**Provided data**
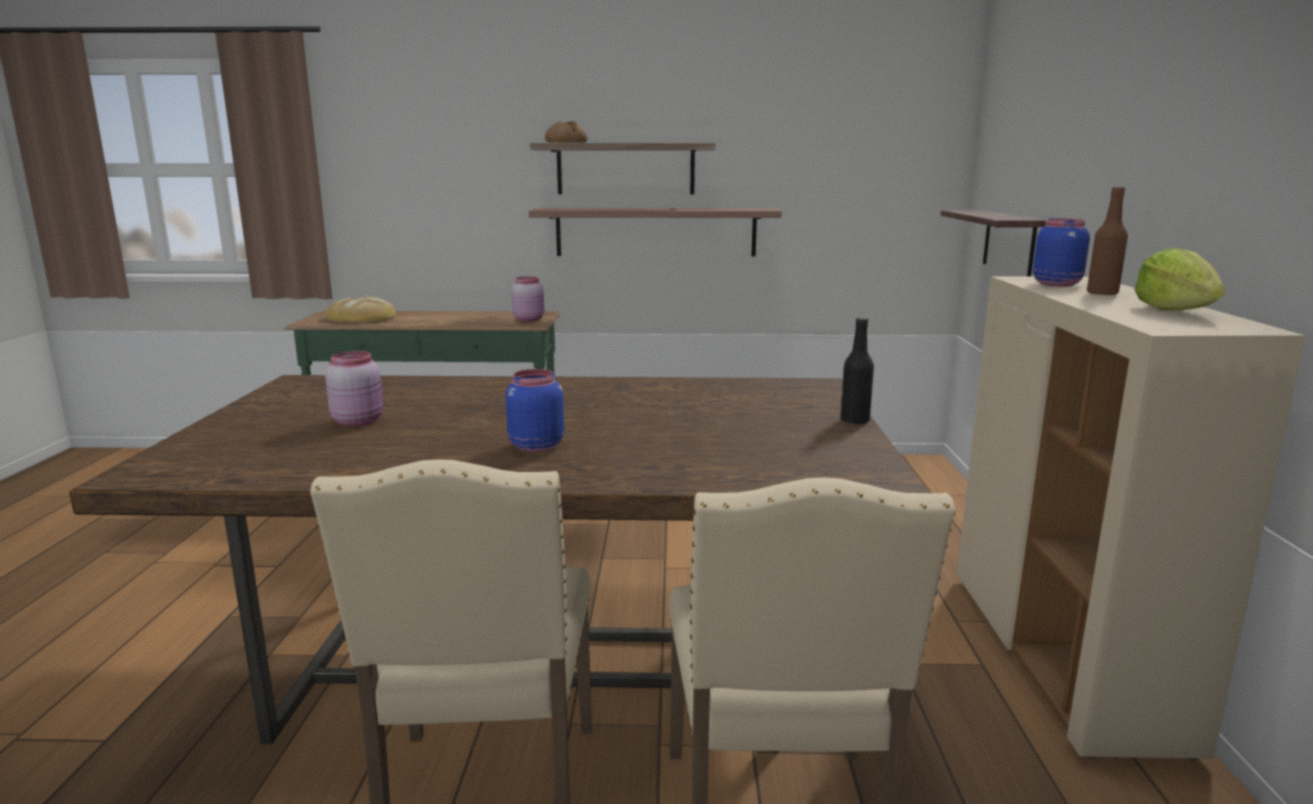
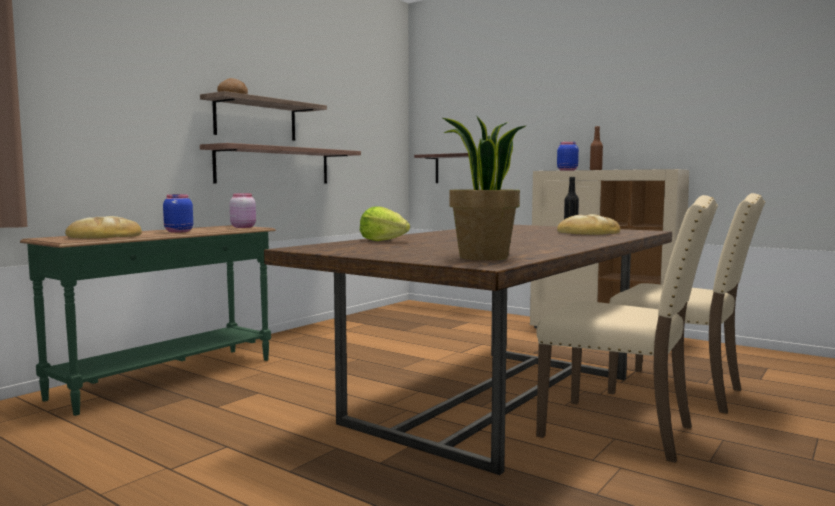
camera: 55 degrees left, 10 degrees down
(228, 459) = (483, 257): none -> potted plant
(359, 421) = (441, 247): pink jar -> none
(535, 446) = (544, 240): blue jar -> blue jar (178, 231)
(741, 447) = (587, 232): none -> bread
(1175, 310) = (639, 169): lettuce -> lettuce (383, 240)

**Task item**
Print the entries again exactly as they appear above. Do not print the pictures.

**Task result**
camera: 55 degrees left, 10 degrees down
(228, 459) = (483, 257): none -> potted plant
(359, 421) = (441, 247): pink jar -> none
(535, 446) = (544, 240): blue jar -> blue jar (178, 231)
(741, 447) = (587, 232): none -> bread
(1175, 310) = (639, 169): lettuce -> lettuce (383, 240)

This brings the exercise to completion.